La salle de conférence de la Maison de la presse de Conakry a vibré, ce jeudi, au rythme d’un constat glaçant. Amnesty International Guinée y a présenté un rapport au vitriol sur la Société Guinéenne de Palmier à Huile et d’Hévéas (SOGUIPAH). Le document dresse un tableau accablant des conditions de travail au sein de cette entreprise publique : salaires dérisoires, absence de respect du SMIG et manquements graves aux droits des travailleurs.
Un rapport fruit de plusieurs mois d’enquête
L’enquête d’Amnesty International s’inscrit dans le cadre des réformes annoncées par le président de la transition, le général Mamadi Doumbouya, visant à mieux redistribuer les ressources nationales. Le rapport, résultat de plusieurs mois de travail, a mobilisé de nombreuses sources : la direction de la SOGUIPAH, ses employés, le ministère de l’Agriculture, celui du Travail, la Justice, ainsi que l’Inspection générale du Travail. Des entretiens ont également été menés avec des acteurs de terrain et des institutions comme la CRIEF.
Le choix de la SOGUIPAH n’est pas anodin. Ces dernières années, l’entreprise a été secouée par des vagues de protestations d’ouvriers dénonçant la précarité de leurs conditions de vie et de travail. Ces mobilisations ont fini par attirer l’attention de l’organisation de défense des droits humains.
Des salaires “indécents”
Au cœur du rapport : la question salariale. Selon Amnesty International, les rémunérations versées à de nombreux employés violent ouvertement la législation guinéenne.
« Après consultation de dizaines de bulletins de salaire, nous avons constaté que le Salaire Minimum Interprofessionnel Garanti, fixé à 550 000 GNF, n’est pas appliqué. Dans plusieurs cas, les salaires de base sont inférieurs à 100 000 GNF pour 170 heures de travail par mois », a révélé Fabien Offener, directeur Afrique de l’Ouest et du Centre d’Amnesty International.

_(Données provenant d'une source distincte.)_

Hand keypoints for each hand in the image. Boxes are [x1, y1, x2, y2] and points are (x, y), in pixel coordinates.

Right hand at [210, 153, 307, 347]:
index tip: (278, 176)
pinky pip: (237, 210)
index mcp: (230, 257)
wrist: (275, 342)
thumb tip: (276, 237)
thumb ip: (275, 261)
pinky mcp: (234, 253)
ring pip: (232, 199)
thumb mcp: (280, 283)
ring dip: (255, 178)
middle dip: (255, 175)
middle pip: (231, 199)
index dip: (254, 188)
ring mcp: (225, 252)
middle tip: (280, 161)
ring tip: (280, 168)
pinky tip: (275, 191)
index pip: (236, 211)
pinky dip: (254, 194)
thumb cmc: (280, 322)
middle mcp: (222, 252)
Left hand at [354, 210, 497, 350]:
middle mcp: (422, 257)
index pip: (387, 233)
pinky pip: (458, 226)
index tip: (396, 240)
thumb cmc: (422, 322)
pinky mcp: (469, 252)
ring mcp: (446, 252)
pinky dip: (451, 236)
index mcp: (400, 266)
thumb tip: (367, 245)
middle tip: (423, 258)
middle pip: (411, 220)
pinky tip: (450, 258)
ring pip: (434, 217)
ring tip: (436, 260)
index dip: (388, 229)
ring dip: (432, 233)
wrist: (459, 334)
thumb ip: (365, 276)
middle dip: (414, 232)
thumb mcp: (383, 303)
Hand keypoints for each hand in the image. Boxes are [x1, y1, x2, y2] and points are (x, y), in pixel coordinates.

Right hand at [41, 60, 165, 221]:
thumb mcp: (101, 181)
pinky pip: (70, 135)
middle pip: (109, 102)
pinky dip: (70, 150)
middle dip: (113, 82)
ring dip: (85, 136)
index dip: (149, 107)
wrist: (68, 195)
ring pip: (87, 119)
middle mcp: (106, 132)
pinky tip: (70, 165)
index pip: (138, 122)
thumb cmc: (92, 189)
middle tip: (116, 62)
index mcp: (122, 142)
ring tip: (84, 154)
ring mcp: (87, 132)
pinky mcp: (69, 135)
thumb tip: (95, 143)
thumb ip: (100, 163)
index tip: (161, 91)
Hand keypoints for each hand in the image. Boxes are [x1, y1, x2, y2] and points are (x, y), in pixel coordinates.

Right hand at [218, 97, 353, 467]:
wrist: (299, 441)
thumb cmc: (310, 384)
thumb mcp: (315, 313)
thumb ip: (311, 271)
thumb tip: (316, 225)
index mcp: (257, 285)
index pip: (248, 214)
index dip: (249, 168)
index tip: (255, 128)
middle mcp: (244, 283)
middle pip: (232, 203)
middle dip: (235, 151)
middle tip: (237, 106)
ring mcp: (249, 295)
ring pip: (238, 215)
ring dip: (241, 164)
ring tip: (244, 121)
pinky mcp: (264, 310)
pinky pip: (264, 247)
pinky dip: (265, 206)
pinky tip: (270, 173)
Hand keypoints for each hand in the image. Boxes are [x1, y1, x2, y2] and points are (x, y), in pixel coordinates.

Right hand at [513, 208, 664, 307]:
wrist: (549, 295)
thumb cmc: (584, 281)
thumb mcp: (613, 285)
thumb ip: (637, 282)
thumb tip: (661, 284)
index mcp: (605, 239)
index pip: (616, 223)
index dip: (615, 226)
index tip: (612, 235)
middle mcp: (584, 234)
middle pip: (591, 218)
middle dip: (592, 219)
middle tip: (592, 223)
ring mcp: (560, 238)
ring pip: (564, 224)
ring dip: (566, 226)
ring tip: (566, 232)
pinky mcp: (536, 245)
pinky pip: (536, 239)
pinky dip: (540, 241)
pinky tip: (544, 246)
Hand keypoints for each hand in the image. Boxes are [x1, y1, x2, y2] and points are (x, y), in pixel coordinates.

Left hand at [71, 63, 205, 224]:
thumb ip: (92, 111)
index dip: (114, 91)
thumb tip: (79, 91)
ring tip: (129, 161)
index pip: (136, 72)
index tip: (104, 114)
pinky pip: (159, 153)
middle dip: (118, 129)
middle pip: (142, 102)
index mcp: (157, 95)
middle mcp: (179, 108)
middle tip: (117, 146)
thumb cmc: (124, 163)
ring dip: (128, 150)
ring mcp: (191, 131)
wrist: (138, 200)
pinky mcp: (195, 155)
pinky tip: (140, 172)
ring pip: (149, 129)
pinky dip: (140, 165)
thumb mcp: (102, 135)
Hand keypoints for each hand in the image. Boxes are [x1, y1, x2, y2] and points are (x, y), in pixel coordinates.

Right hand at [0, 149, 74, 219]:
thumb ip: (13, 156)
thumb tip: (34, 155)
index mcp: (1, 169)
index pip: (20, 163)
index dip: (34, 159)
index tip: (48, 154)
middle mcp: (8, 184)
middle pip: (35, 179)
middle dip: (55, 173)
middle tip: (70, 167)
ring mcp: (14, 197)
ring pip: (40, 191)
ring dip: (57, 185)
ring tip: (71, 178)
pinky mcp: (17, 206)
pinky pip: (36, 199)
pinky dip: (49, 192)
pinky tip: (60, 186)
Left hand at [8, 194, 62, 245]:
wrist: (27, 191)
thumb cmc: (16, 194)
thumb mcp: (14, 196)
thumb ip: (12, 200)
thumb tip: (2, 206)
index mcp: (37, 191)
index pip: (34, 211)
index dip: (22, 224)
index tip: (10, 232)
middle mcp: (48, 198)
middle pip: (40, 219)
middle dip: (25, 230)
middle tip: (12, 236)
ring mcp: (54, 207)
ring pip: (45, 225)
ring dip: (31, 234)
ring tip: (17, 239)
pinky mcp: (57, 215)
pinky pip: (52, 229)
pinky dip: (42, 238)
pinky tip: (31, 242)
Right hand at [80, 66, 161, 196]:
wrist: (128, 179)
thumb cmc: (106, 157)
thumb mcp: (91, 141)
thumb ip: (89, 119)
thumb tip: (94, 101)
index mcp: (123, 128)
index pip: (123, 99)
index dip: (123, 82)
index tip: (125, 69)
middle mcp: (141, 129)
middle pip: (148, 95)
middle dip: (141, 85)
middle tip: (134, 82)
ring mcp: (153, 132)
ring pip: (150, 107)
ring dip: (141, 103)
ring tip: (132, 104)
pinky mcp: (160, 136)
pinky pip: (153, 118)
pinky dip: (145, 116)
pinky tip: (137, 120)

Les chiffres parlent d’eux-mêmes : un saigneur d’hévéas aurait perçu 219 000 GNF (moins de 25 euros) pour plus de 170 heures travaillées en juillet 2022. Une femme manœuvre, forte de 18 ans d’ancienneté, aurait touché 392 000 GNF (environ 43 euros) en mars 2024.

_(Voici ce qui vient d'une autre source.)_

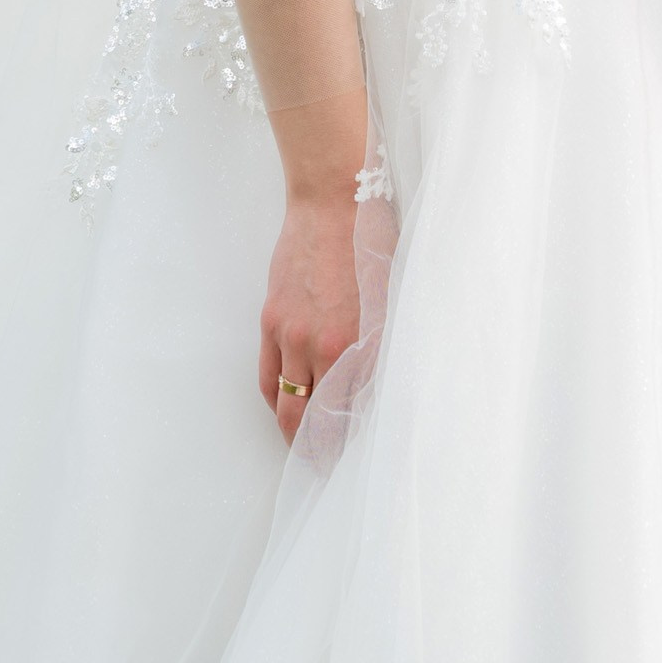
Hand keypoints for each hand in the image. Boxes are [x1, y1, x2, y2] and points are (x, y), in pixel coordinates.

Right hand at [259, 191, 361, 443]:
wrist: (332, 197)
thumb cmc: (371, 237)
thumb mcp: (392, 293)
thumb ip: (384, 340)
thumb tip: (382, 380)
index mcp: (360, 340)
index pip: (353, 411)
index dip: (352, 440)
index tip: (356, 457)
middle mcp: (324, 345)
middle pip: (315, 419)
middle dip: (320, 450)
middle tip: (327, 465)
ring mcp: (292, 334)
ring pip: (288, 404)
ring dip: (295, 432)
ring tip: (304, 447)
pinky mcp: (272, 320)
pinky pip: (269, 377)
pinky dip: (276, 399)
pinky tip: (285, 407)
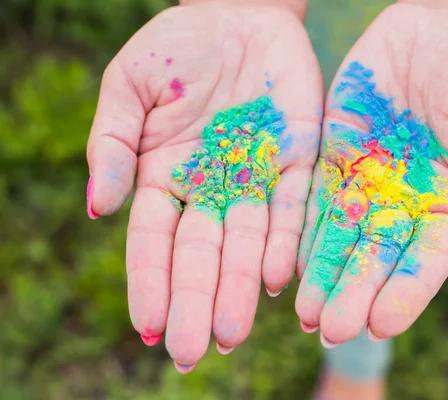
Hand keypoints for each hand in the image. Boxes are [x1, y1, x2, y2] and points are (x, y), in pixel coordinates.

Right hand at [86, 1, 321, 367]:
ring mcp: (255, 178)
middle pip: (201, 255)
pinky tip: (279, 279)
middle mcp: (212, 189)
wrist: (238, 12)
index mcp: (166, 177)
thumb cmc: (179, 46)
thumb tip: (100, 207)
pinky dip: (284, 242)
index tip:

« Avec de tels salaires, il est impossible de mener une vie décente », a martelé Fabien Offener, soulignant que ces conditions concernent principalement les catégories les plus vulnérables de la société : manœuvres, jardiniers, femmes ouvrières.
L’État pointé du doigt
Au-delà des chiffres, Amnesty International met en cause la responsabilité de l’État guinéen, actionnaire majoritaire de la SOGUIPAH. Le rapport affirme que les autorités ont failli à leur obligation de faire respecter les droits fondamentaux des travailleurs.

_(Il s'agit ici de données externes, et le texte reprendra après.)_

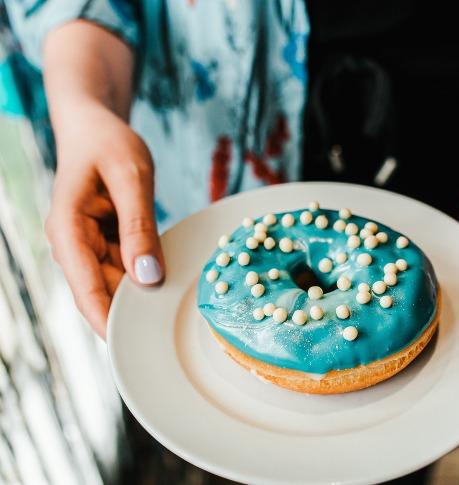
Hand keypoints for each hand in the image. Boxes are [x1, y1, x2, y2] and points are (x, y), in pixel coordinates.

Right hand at [45, 104, 163, 337]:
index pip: (86, 288)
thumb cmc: (110, 144)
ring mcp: (86, 247)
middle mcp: (71, 245)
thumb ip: (139, 227)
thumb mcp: (132, 178)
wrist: (95, 127)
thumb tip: (147, 278)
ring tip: (175, 313)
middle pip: (100, 293)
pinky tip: (168, 285)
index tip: (134, 349)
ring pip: (113, 285)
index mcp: (68, 229)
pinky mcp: (102, 244)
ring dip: (140, 297)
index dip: (109, 321)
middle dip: (131, 314)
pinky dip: (144, 277)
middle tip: (169, 335)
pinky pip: (123, 270)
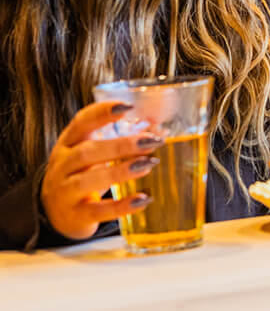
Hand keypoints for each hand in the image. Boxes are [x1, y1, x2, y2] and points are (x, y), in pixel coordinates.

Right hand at [40, 101, 160, 241]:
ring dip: (120, 171)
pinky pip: (97, 211)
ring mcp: (64, 193)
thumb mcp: (92, 155)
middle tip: (151, 141)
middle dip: (120, 146)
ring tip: (149, 164)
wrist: (56, 214)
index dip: (101, 113)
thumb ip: (118, 142)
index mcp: (67, 145)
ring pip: (87, 181)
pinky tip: (143, 199)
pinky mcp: (74, 216)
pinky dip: (121, 206)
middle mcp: (61, 167)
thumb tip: (158, 131)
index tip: (127, 106)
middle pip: (86, 153)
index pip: (80, 124)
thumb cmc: (82, 175)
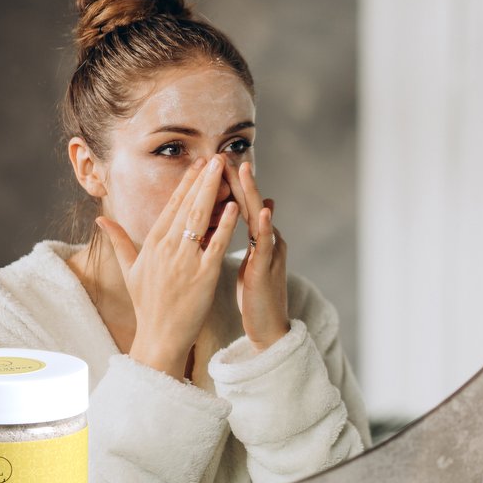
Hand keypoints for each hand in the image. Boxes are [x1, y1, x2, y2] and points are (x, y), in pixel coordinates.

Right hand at [96, 155, 239, 378]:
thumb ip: (119, 241)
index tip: (198, 163)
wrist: (160, 336)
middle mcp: (167, 248)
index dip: (186, 183)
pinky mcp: (203, 275)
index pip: (171, 206)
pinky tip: (234, 206)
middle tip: (216, 156)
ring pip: (201, 219)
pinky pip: (216, 245)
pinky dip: (225, 225)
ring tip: (224, 170)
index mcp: (152, 244)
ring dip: (213, 191)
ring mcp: (185, 261)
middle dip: (203, 179)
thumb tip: (101, 218)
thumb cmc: (148, 304)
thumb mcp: (130, 270)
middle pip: (187, 205)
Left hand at [226, 161, 290, 349]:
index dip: (227, 184)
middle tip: (227, 155)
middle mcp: (266, 240)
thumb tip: (252, 211)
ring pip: (259, 218)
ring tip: (245, 170)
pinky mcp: (268, 270)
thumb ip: (248, 236)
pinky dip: (265, 227)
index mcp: (255, 237)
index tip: (213, 163)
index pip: (239, 205)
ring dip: (253, 193)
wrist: (269, 327)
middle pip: (250, 204)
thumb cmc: (256, 294)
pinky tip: (263, 212)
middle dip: (239, 179)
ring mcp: (269, 253)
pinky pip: (266, 246)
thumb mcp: (250, 260)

« L’État ne pouvait ignorer les atteintes aux droits des travailleurs dans une entreprise qu’il supervise directement », dénonce le document.
Une interpellation publique
Cette publication agit comme un électrochoc pour une société d’État censée incarner la relance économique rurale. Elle remet sur la table la question de la gouvernance sociale au sein des entreprises publiques, souvent épinglées pour leurs pratiques opaques.
Le rapport d’Amnesty International constitue un signal fort : la lutte pour la dignité au travail reste un combat loin d’être gagné, même dans les sociétés qui vivent des ressources du pays.